As a former student and teacher in both private and public schools, I believe diversity and inclusion should be not only encouraged but also taught. Education is by far the best response to bigotry and ignorance, and I applaud the faculty and students from my rival high school for spearheading a Global Community Citizenship course that could be mandated throughout the county this week.
I was raised in Anne Arundel County, Md., in a white suburban bubble. The n-word was thrown around far more than the r-word. There was a “Korean table,” a “Black table,” and a “Nerd table” in the school cafeteria. The “Nerd table” was typically the most diverse, but even among nerds, ignorance abounded.
Homophobia was normalized to the point that boys would be accused of being gay for not denying the ever-present accusation with enough disdain. And God help them if they were gay or questioning. It was not a safe place for them even in the drama club.
Given this context, I was ashamed but not surprised to learn about the string of racist incidents plaguing Anne Arundel County since the beginning of the Trump era.
The word diversity had no meaning until my college years. Even though the friends I kept were diverse in both race and family income levels, I had no real understanding or appreciation of those differences. In the white-dominated circles I frequented, students of color were often appreciated to the extent that they appeared or acted “white.” They were not celebrated for their cultural or individual uniqueness. Neither were their ancestors by extension—unless Black History Month, which is often used as evidence of preferential treatment by diversity’s detractors, is included.
This is a serious problem that can be ameliorated—at least in part —by formal education. It’s not as simple as adding an additional class that addresses diversity directly (even though this is an important first step) because this once again compartmentalizes the issue akin to how Black History Month compartmentalizes black history.
History teachers could allow students to research and present on their family heritage and how it relates to historical events. Imagine the conversation that would ensue if it turned out one student’s ancestors were Confederate soldiers while his classmate’s ancestors were slaves? It would take a savvy educator to navigate a dynamic such as this, but it could be done. No one would call the class boring at least.
In English class, which I have the most experience teaching, the metric for diversity is determined first and foremost by the texts presented to the students. If those texts are limited to those written by white men, this is objectionable from the standpoint of cultural inclusiveness. However, it would also be a mistake to not include any texts written by white men in an attempt to connect better with students of color (or female and/or LGBTQ students, for that matter). I have seen this latter approach taken and consider it equally objectionable because it presupposes—falsely in my opinion—that students of color cannot connect to these works. I cannot stress enough that fostering diversity does not mean leaving out controversial ideas or even played-out ones. Interpreting it this way would be a tragic mistake.
Science and math have never been my subjects, but I think it would go a long way if teachers informed students of the origins of the devices they use and concepts they explore—especially when those origins extend beyond the Western world.

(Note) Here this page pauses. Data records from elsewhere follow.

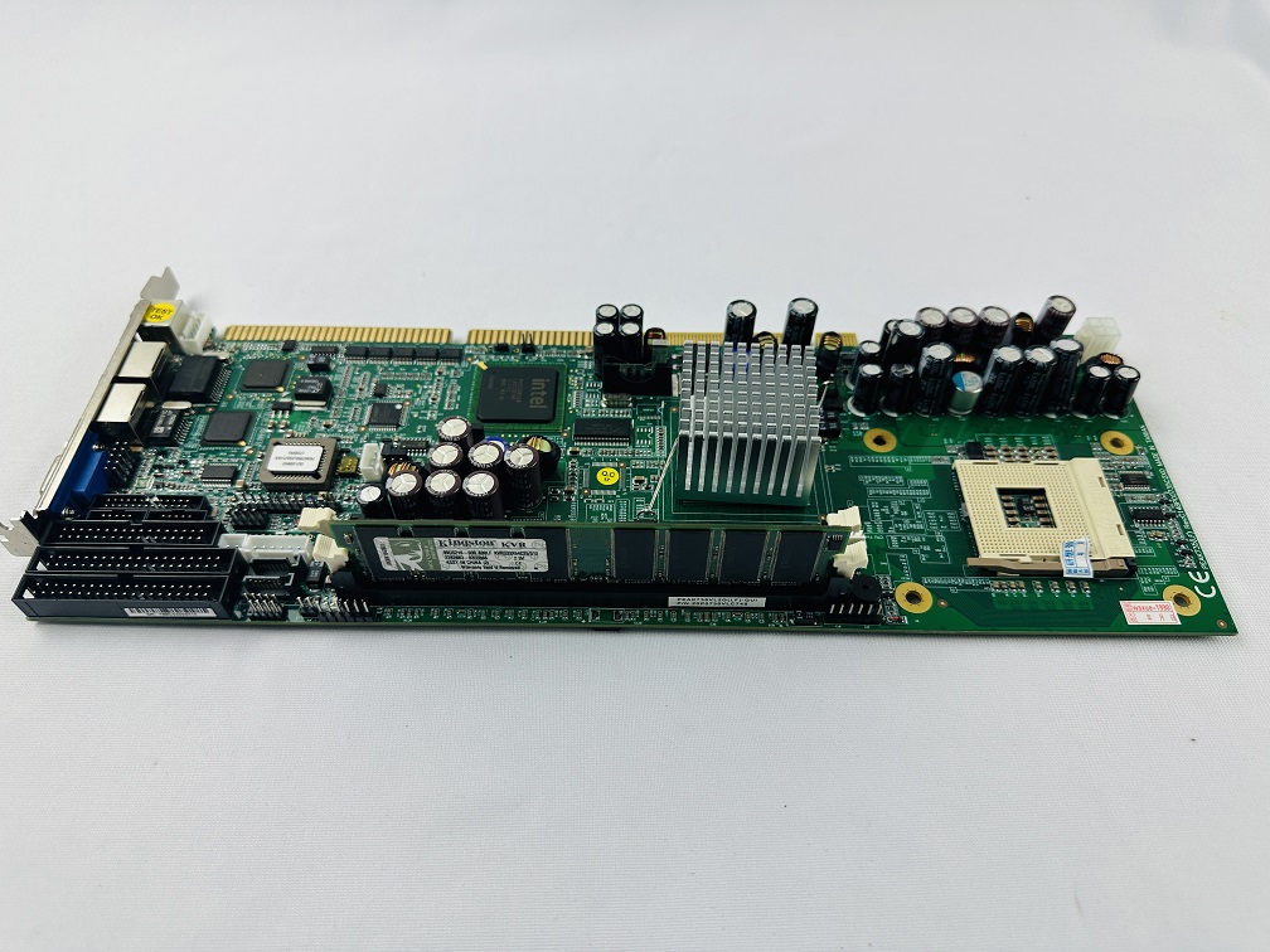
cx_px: 635
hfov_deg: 71.6
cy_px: 476
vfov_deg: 56.8
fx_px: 881
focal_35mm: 24
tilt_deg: -50.6
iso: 64
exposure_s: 1/120
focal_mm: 6.86
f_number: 1.78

The goal should be to infuse cultural sensitivity and inclusion into all aspects of the curriculum and broader school culture. This way every month is Black History Month, Asian History Month, Women’s History Month, Queer History Month, and so on. Our white students will be at a major disadvantage if they go on to college or into the workforce without the necessary cultural knowledge and sensitivity to engage cooperatively with their professors, peers, supervisors, colleagues, and clients—many of whom will come from backgrounds unfamiliar to them. No amount of clinging to crude stereotypes or the false notion of colorblindness will save them.
For their part, students from marginalized communities must be given the respect of acknowledgement and appreciation. This can be achieved through full integration of their heritage into school curricula and culture. This, in turn, can be achieved by hiring a diverse staff, training teachers on how to foster effective cross-cultural dialogue, consulting outside experts, and creating outlets for students to guide their own learning and provide constructive critiques of the curriculum.
My hope is that one day schools across the country will promote coexistence as essential for achievement, along with reading, writing, and arithmetic. Peaceful integration should continue to be the ideal if we are to maintain this radical experiment in democratic pluralism known as the United States of America.